____ Reading text
- Terence Stamp as General Zod
- First appearance: Superman (1978)
- Last appearance: Superman II (1980) (canonical) Space Jam: A New Legacy (2021) (non-canonical)
- Based on: General Zod by Robert Bernstein; George Papp;
- Adapted by: Mario Puzo; David Newman; Leslie Newman;
- Portrayed by: Terence Stamp

In-universe information
- Species: Kryptonian
- Abilities: Invulnerability, superhuman strength, speed, sight, and hearing, frost breath, heat vision, X-ray vision, flight, amnesia-inducing touch

= General Zod (1978 film series character) =

Antagonist of the film Superman II

General Zod is a fictional character in the Superman film series based on the DC Comics character of the same name. He is portrayed by Terence Stamp. Zod is notably the only other villain to appear in the film series originating from the comics besides Lex Luthor.

==Development and execution==
Stamp portrayed the Kryptonian supervillain General Zod in Richard Donner's Superman (1978), in which he appeared in a scene with Marlon Brando. The film and its first sequel were originally conceived as one film, with Zod and his evil conspirators returning later in the film to challenge Superman, but the screenplay was so long that the producers elected to split it into two parts. Both parts began shooting simultaneously, but production on the sequel was halted partway through due to budget and time constraints. Stamp reappeared as General Zod in the second part, Superman II (1980), as the movie's primary villain. Donner was replaced as director on the sequel with Richard Lester, who completed the film using portions of Donner's original footage combined with newly filmed scenes.
________
Tasks to complete:
1. Give a two-sentence summary of the General Zod text.
2. Repeat the passage of the General Zod text from "Antagonist of the" up to and including "besides Lex Luthor.".
____ Data lines
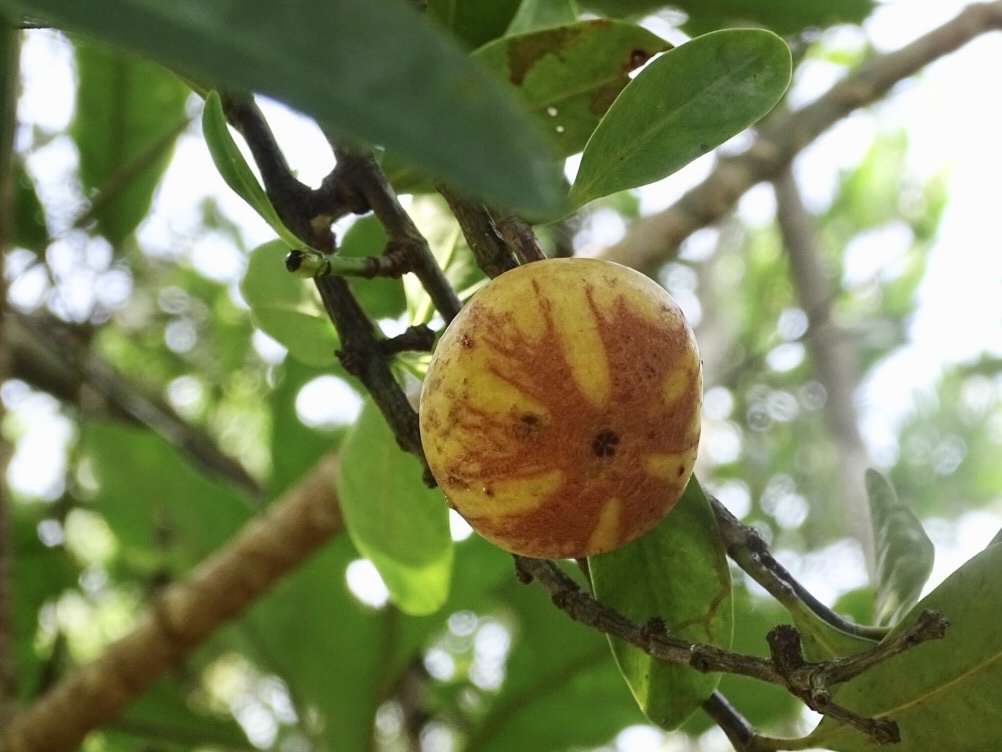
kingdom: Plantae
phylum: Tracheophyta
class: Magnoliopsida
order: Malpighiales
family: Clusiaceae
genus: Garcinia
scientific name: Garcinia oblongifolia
________
Responses per task:
1. General Zod is a character in the Superman film series, based on the DC Comics villain and played by Terence Stamp, and he is the only comics villain besides Lex Luthor to appear in the series. He first appeared in Superman (1978) and returned as the primary villain of Superman II (1980), a sequel split off from an overly long single screenplay and finished by Richard Lester after he replaced Richard Donner as director.

2.
Antagonist of the film Superman II

General Zod is a fictional character in the Superman film series based on the DC Comics character of the same name. He is portrayed by Terence Stamp. Zod is notably the only other villain to appear in the film series originating from the comics besides Lex Luthor.